J'ai mis des années à le comprendre, mais au final, il me semble que le vrai voyage, c'est vraiment cela. Ne pas se fixer un but précis. Aller au hasard des rencontres. Éviter les célèbres "incontournables" et autres "1000 lieux qu'il faut avoir vu dans sa vie". Découvrir petit à petit. Se laisser porter...

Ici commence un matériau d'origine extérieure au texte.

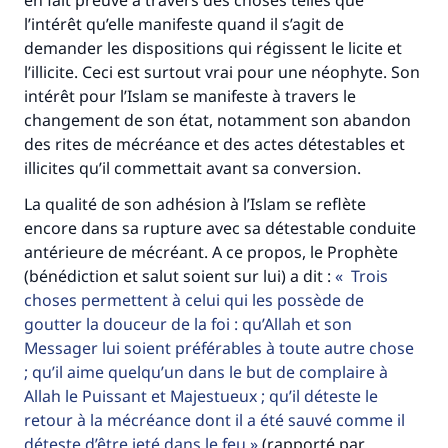
en fait preuve à travers des choses telles que
Soutenez IslamQA
l’intérêt qu’elle manifeste quand il s’agit de
demander les dispositions qui régissent le licite et
l’illicite. Ceci est surtout vrai pour une néophyte. Son
intérêt pour l’Islam se manifeste à travers le
changement de son état, notamment son abandon
des rites de mécréance et des actes détestables et
illicites qu’il commettait avant sa conversion.
La qualité de son adhésion à l’Islam se reflète
encore dans sa rupture avec sa détestable conduite
antérieure de mécréant. A ce propos, le Prophète
(bénédiction et salut soient sur lui) a dit :
Trois
choses permettent à celui qui les possède de
goutter la douceur de la foi : qu’Allah et son
Messager lui soient préférables à toute autre chose
; qu’il aime quelqu’un dans le but de complaire à
Allah le Puissant et Majestueux ; qu’il déteste le
retour à la mécréance dont il a été sauvé comme il
déteste d’être jeté dans le feu
(rapporté par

Et puis, il y a le style de Sepulveda. Entre farce, colère, et dérision. Farce lorsqu'il nous raconte ses pérégrinations dans Buenos Aires, afin de savoir où et comment acheter des billets pour le
Patagonia Express. Ses rencontres pleines d'humanité avec les personnes qu'il va être amené à croiser dans ce désert. El Tano, par exemple, artisan fabricant de violons, capable de marcher des heures à la recherche du morceau de bois dont il tirera un instrument. Coquito le lutin. Rase-mottes le gaucho qui ne fait qu'un avec son cheval. Martin Sheffields, capable de tromper les autorités scientifiques en leur faisant prendre une peau de vache pour les restes d'un animal préhistorique. Et bien d'autres.
Et il faut dire un mot des photos de
Daniel Mordzinski. Loin des clichés spectaculaires de la Patagonie. Pas de glaciers ici, pas de montagnes déchiquetées, pas de guanacos bondissants parmi les nandous. Je retiendrai les portraits de ces deux vieilles femmes solitaires: l'une pensive et autoritaire à la fois, à la porte de ce qui paraît être une cabane. le toit est de tôle ondulée. Une feuille bien floue au premier plan vient croiser son bras, appuyé sur une planche qui pourrait être un comptoir rudimentaire. Bref, ce qu'il ne faut pas faire en photo, selon les experts... L'autre file de la laine, souriante, au coin de la cheminée, sous les portraits sévères d'un homme et d'une femme engoncés dans des tenues très 19ème.